The Herne Hill Harriers is an amateur athletics sports club based at Tooting Bec Athletics Track in Tooting Bec, London. The club was founded in the Herne Hill district of London in 1889. The club caters to all levels and ages of track, field, road running and cross-country running. The club begins training athletes at age 11 and offers “Star Track” an opportunity for younger children to get involved at the end of July each year.

Leagues
Herne Hill Harriers athletes are involved in a number of different leagues and competitions. The men's track and field team competes in the second and third division of the Southern men's league as well as the Rosenheim league involving other local clubs. The women's track and field team competes in the UK women's athletics league while younger athletes compete as a part of the National young athletes league as well as the Ebbisham and Lily B Leagues.

◆ **WORK INSTRUCTION 1**:
From the Herne Hill Harriers text, list every league that Herne Hill Harriers athletes compete in.
◆ **WORK INSTRUCTION 2**:
Render this sentence from the Herne Hill Harriers text in Spanish: "The club was founded in the Herne Hill district of London in 1889."
◆ **WORK INSTRUCTION 3**:
Pick up the Herne Hill Harriers text after its final sentence and carry it on.

◆ **ENTRIES SUPPLIED**:

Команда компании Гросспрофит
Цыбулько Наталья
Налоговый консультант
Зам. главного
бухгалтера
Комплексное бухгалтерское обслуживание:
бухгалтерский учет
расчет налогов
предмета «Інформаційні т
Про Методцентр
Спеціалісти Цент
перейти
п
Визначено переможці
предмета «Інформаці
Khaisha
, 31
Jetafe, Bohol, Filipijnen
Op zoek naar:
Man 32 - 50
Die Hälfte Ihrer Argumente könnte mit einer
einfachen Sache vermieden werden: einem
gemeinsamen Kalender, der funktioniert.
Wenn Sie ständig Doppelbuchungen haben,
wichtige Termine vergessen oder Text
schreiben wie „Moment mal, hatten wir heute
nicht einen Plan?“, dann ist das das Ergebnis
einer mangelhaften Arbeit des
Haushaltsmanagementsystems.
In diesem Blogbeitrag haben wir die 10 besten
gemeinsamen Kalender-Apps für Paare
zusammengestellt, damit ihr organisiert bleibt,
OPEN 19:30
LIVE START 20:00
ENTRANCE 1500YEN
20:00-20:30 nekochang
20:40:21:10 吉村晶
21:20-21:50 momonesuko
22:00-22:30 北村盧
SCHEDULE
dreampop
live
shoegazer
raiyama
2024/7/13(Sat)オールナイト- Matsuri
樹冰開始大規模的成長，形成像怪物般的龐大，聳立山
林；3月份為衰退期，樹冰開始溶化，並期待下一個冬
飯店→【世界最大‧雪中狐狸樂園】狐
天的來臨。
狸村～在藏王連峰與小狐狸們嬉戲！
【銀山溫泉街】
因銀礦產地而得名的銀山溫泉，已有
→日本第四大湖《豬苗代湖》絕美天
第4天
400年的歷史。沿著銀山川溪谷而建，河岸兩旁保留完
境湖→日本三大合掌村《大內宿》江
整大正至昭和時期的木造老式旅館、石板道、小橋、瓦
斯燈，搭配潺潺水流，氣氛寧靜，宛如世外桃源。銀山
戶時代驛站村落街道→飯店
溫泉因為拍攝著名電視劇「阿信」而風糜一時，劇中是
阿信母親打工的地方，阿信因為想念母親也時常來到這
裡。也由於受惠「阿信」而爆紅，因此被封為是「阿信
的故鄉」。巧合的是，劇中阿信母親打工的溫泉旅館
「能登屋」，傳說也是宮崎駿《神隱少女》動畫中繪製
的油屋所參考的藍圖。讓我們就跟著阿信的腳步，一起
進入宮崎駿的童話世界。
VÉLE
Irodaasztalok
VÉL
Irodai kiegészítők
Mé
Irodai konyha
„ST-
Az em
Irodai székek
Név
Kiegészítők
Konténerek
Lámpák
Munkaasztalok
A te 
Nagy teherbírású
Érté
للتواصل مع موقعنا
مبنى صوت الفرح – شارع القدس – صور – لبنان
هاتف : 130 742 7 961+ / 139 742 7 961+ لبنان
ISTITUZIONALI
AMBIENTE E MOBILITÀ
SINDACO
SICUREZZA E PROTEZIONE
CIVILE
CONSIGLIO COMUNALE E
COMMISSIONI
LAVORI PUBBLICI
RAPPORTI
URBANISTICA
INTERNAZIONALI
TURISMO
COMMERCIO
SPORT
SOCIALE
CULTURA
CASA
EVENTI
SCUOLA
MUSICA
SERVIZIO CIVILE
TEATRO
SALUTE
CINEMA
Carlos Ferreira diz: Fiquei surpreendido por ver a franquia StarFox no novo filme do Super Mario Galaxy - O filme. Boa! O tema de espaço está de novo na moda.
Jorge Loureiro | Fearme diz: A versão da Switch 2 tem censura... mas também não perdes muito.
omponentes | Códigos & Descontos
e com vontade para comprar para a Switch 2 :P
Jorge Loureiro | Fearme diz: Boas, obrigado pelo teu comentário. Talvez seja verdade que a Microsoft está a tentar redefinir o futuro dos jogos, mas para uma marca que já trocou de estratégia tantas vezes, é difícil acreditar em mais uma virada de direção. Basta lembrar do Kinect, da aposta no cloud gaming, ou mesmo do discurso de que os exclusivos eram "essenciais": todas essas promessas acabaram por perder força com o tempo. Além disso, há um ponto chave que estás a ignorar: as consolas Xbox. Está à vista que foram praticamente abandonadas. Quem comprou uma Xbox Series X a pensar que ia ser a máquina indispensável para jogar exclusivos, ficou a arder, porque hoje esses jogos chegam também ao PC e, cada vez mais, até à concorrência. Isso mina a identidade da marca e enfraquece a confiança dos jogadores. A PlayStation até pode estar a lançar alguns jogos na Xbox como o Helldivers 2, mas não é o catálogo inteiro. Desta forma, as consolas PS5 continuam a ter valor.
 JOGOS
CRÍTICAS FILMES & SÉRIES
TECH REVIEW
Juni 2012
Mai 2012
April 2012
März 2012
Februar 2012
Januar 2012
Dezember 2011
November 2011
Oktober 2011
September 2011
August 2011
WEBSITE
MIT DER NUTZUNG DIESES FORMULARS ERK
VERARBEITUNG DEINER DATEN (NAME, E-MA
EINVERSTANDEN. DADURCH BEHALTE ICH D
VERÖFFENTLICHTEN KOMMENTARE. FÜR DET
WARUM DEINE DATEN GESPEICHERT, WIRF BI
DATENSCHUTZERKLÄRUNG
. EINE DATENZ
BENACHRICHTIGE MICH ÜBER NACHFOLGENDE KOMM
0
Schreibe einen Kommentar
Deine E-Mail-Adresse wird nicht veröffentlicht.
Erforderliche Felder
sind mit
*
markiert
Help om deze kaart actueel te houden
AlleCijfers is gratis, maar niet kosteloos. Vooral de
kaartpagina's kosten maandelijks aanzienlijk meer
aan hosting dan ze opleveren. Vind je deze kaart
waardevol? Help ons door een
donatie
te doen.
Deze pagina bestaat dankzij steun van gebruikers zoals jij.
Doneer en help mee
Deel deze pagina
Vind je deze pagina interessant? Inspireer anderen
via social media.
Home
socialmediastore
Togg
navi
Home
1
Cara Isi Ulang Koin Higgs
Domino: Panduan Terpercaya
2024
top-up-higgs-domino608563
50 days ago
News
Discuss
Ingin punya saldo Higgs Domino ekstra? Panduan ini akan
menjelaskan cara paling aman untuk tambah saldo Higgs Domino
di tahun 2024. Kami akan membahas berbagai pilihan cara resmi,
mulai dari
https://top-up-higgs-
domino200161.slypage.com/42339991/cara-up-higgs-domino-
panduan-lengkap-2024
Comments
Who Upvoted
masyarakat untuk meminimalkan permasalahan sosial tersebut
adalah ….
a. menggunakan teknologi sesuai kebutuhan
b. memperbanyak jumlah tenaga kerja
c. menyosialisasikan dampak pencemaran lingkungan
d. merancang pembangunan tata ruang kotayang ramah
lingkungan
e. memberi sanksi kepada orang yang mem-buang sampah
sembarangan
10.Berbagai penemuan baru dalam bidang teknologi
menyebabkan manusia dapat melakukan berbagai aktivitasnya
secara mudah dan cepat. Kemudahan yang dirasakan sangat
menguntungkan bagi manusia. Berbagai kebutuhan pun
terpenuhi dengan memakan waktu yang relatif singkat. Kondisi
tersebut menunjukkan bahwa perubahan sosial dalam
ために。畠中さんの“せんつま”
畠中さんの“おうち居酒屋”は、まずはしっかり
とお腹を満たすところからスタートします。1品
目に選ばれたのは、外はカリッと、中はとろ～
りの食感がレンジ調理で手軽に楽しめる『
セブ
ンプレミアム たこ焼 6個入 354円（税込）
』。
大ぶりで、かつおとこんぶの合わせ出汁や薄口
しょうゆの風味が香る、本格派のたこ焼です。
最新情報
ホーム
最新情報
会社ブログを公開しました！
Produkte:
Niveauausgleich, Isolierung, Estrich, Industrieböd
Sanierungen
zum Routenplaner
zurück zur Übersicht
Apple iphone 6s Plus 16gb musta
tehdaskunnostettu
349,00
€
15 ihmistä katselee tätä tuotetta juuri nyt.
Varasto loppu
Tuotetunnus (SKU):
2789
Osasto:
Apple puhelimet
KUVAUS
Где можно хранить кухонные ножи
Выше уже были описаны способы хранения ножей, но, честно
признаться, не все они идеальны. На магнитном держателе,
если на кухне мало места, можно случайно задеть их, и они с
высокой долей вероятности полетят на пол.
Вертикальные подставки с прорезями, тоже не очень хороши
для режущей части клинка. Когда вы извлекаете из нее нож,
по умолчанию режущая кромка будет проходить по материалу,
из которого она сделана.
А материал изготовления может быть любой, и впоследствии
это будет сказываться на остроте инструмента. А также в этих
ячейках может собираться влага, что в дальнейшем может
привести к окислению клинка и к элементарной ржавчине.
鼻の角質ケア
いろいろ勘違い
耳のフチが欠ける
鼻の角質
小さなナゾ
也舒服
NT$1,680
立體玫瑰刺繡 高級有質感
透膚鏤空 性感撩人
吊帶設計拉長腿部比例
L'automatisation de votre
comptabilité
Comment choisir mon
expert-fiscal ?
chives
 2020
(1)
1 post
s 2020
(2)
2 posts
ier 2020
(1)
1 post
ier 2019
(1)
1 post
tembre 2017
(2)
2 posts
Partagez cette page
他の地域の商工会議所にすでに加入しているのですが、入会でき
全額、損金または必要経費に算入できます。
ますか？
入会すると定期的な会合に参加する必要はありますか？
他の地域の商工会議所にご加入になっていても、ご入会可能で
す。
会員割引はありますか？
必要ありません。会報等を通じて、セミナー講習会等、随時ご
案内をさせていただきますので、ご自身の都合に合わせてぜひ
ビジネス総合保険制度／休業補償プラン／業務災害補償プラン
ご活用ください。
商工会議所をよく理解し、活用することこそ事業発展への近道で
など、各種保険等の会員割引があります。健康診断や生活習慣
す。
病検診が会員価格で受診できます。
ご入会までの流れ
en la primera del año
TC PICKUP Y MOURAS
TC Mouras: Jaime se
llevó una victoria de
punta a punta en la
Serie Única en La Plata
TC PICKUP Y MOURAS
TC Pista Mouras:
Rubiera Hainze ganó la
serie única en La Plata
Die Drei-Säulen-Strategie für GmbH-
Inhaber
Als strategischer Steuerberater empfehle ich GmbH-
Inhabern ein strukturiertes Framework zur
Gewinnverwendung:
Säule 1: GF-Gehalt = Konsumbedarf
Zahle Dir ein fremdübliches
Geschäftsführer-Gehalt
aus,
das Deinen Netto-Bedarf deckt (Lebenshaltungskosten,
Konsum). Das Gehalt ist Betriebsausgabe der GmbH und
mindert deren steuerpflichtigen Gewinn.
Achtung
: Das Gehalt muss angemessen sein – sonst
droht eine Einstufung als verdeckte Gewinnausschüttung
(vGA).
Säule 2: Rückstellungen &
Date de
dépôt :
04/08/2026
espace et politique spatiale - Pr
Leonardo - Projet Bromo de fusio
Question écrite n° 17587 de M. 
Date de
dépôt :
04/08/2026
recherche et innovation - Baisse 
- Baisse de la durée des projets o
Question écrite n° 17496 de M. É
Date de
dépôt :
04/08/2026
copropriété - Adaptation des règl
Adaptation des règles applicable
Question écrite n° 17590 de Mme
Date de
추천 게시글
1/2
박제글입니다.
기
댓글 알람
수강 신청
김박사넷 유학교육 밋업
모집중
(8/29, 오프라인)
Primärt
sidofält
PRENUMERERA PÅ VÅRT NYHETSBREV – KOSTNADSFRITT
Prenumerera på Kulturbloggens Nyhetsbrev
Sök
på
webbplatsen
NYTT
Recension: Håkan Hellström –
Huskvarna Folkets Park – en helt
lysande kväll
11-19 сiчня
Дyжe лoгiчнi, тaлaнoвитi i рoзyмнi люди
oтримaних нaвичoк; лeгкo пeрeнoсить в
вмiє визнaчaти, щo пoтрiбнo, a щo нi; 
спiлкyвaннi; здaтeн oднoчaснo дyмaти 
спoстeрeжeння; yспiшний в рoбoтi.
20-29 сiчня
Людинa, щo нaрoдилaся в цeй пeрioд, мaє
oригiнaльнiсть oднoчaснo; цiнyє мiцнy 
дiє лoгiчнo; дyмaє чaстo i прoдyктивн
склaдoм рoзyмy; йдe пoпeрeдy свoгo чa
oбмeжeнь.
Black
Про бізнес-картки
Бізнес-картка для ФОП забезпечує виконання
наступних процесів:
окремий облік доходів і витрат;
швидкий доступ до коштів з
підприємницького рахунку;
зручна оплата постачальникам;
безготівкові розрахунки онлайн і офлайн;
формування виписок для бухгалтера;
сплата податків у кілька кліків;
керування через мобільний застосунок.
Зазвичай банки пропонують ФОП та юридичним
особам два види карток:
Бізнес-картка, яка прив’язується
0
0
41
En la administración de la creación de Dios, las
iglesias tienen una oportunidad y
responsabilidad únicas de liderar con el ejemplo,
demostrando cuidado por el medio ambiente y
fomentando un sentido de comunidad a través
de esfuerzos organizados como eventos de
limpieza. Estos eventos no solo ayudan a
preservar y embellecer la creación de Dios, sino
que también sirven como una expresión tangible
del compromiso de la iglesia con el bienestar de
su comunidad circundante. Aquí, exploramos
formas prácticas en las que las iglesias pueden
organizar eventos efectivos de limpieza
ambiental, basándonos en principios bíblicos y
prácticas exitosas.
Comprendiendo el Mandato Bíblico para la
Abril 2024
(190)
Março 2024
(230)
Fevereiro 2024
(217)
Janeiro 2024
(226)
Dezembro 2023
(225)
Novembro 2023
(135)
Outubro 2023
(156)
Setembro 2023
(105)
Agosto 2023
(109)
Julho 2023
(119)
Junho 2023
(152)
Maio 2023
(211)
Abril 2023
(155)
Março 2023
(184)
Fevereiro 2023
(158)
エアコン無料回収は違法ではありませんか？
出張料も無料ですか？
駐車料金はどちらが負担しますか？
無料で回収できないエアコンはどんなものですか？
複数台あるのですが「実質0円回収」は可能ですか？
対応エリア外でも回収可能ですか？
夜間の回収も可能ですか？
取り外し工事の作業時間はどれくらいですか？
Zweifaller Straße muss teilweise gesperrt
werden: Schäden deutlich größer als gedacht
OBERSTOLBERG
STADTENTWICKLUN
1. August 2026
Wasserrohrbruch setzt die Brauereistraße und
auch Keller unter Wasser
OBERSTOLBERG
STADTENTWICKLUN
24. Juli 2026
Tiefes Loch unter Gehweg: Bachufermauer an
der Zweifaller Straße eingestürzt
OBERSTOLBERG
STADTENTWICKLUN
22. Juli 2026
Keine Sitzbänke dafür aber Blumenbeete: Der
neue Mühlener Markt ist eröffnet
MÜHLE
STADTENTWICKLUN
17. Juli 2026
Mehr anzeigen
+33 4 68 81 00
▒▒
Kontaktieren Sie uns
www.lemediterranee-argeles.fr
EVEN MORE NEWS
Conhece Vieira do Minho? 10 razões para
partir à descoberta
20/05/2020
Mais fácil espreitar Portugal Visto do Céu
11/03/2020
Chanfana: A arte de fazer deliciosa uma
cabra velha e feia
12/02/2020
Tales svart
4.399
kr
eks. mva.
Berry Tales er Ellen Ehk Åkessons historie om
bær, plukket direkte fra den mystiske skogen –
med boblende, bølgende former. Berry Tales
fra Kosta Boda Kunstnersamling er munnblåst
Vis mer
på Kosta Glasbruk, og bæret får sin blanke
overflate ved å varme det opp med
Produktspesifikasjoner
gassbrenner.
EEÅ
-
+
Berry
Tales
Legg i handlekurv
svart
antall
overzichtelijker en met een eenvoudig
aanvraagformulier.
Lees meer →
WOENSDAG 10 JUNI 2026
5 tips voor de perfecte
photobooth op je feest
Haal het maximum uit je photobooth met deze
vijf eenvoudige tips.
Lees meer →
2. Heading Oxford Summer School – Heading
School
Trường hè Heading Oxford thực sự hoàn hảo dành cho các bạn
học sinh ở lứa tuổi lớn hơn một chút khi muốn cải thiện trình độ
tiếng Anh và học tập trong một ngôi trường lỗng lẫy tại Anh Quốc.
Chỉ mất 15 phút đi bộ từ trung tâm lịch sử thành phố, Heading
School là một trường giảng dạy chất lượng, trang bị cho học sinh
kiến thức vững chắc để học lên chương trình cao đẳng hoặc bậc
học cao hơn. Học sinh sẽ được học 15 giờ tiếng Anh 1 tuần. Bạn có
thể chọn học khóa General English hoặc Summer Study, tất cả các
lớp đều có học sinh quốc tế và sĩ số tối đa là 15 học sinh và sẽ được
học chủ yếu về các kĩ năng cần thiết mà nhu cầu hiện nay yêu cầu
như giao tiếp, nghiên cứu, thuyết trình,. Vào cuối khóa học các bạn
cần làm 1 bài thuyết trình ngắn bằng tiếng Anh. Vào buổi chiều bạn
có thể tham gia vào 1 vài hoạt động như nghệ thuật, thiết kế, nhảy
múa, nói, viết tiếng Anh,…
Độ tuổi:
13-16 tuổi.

◆ **EXPECTED ANSWER 1**:
- Southern men's league
- Rosenheim league
- UK women's athletics league
- National young athletes league
- Ebbisham League
- Lily B League

◆ **EXPECTED ANSWER 2**:
El club fue fundado en el distrito de Herne Hill, en Londres, en 1889.

◆ **EXPECTED ANSWER 3**:
The club's cross-country athletes compete in the Surrey and East Surrey Cross Country Leagues each season as well as the South of Thames, Surrey, South of England and National Cross Country championships 
Road Runners at Herne Hill Harriers compete annually in the Surrey, South of England and National 6-stage Road relays in the autumn and in the longer 12-stage road relays in the spring as well as participating in the Surrey Road League over the summer months

Notable athletes

Former Olympians and European champions in athletics have run for the club including Olympic medalists Joe Deakin, David Jacobs, Herbert Johnston, Ernest Webb and Thomas Humphreys, as well as Harry Green, another Olympian who held a world best in the marathon, as well as Michael Maynard, part of the historic England Team that took gold at the 1957 International Cross Country Championships in San Sebastián, Spain.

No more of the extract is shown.